### To do
In the entries below, copy every line from the first one through the line holding "ตู้ประเภทต่างๆ", inclusive, swapping "Ratla" for "Ratlam" and leaving everything else unchanged.

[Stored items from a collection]
◆ ◆ ◆ ◆ ◆ ◆ ◆
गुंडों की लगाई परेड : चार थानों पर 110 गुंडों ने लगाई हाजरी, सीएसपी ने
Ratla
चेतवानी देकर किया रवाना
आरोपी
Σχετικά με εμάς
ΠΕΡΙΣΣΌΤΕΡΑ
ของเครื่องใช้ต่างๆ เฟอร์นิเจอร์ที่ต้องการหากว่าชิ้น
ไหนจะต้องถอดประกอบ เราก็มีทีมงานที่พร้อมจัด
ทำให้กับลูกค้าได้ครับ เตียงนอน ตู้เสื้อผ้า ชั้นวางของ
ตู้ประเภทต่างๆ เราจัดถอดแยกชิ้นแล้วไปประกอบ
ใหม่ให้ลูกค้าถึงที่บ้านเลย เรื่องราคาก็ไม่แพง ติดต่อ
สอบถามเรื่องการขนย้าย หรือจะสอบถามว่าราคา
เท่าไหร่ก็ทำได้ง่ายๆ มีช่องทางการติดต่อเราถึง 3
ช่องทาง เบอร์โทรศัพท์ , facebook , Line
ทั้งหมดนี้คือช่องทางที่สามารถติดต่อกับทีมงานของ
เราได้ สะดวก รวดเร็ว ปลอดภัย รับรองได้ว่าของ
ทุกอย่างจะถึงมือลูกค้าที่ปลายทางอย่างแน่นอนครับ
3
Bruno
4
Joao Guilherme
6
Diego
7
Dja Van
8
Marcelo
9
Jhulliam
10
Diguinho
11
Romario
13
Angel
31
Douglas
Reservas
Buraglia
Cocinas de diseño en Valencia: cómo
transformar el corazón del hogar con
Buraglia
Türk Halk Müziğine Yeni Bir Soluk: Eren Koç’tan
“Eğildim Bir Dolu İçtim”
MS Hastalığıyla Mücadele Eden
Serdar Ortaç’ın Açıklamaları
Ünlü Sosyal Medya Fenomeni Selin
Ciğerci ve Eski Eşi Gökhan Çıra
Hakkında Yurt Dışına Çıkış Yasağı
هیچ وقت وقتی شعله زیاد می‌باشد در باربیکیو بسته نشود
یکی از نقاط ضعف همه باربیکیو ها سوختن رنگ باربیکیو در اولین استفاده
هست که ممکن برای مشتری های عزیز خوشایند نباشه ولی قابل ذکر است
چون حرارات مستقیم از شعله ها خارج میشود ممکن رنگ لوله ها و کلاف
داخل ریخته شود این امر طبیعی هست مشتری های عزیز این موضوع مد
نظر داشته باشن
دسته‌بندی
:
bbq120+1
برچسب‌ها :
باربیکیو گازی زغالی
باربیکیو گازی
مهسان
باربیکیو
◆ ◆ ◆ ◆ ◆ ◆ ◆
### Task result
गुंडों की लगाई परेड : चार थानों पर 110 गुंडों ने लगाई हाजरी, सीएसपी ने
Ratlam
चेतवानी देकर किया रवाना
आरोपी
Σχετικά με εμάς
ΠΕΡΙΣΣΌΤΕΡΑ
ของเครื่องใช้ต่างๆ เฟอร์นิเจอร์ที่ต้องการหากว่าชิ้น
ไหนจะต้องถอดประกอบ เราก็มีทีมงานที่พร้อมจัด
ทำให้กับลูกค้าได้ครับ เตียงนอน ตู้เสื้อผ้า ชั้นวางของ
ตู้ประเภทต่างๆ เราจัดถอดแยกชิ้นแล้วไปประกอบ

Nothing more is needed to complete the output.